Synthetic thinking

Standard

I’m reading Daniel Pink’s A Whole New Mind which has me nodding with my whole self on every page. One of the phrases I came across jumped out at me. Pink describes ‘R-Directed Thinking’ as “a form of thinking and an attitude to life that is characteristic of the right hemisphere of the brain – simultaneous, metaphorical, aesthetic, contextual, and synthetic.”

It was the word synthetic that caused a multiple word pile up in my brain. While I know it means thinking which derives from the process of synthesis, it immediately had a negative connotation in my mind. Synthetic shirts, for example, which began to appear in the 1960s when I was a (very) small child were never a patch on the pure cotton variety.
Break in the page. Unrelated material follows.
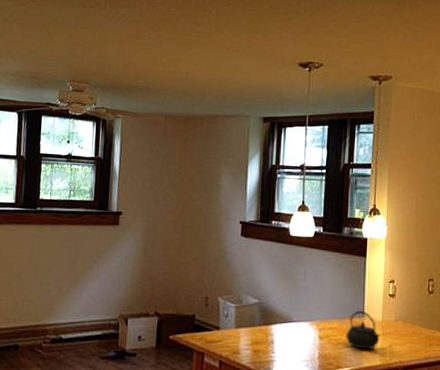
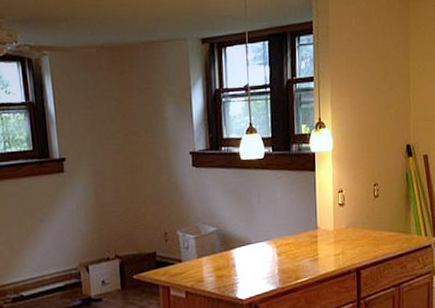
kettle: present [346,311,380,350] -> none [302,223,333,260]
Synthetic was always a poor substitute for the real thing.

So I reached for the Oxford English Dictionary and looked up the word:

“Made by chemical synthesis, especially to imitate a natural product” originated in the 17th century, based on Greek suntithenai ‘place together’.

That’s more like it. Creativity usually depends on the unexpected juxtaposition of two or more disparate ideas: a placing together which no-one else has thought of before. The notion owes a lot to Koestler’s concept of ‘bisociation’ back in 1964. Dyson’s hoover plus ball concept springs to mind as a recent example. This synthetic thinking is what innovative businesses thrive on.

The Sony Walkman (remember those?) was a revolutionary innovation of its time, enabled by technology. Indeed, Akio Morita suggested that the product was born because it could be born – the market at the time would never have been able to ask for such a gadget. This illustrates synthetic thinking at its bravest: coming up with something that no-one knows they want. William Blake, writing in the 19th century, puts it succinctly:

“Man’s desires are limited by his perceptions. No-one can desire what he has not perceived.”

Who knew they needed a Walkman, an iPod, a Kindle, an iPhone until they were invented? Such design decisions demand significant risk-taking.  As Hamel and Prahalad (1997) point out, only creating what the market says it wants is missing a huge amount of potential. ‘Synthetic’ in this context is not a poor substitute, but can be infinitely superior (if you’re prepared to take a sizeable leap of faith).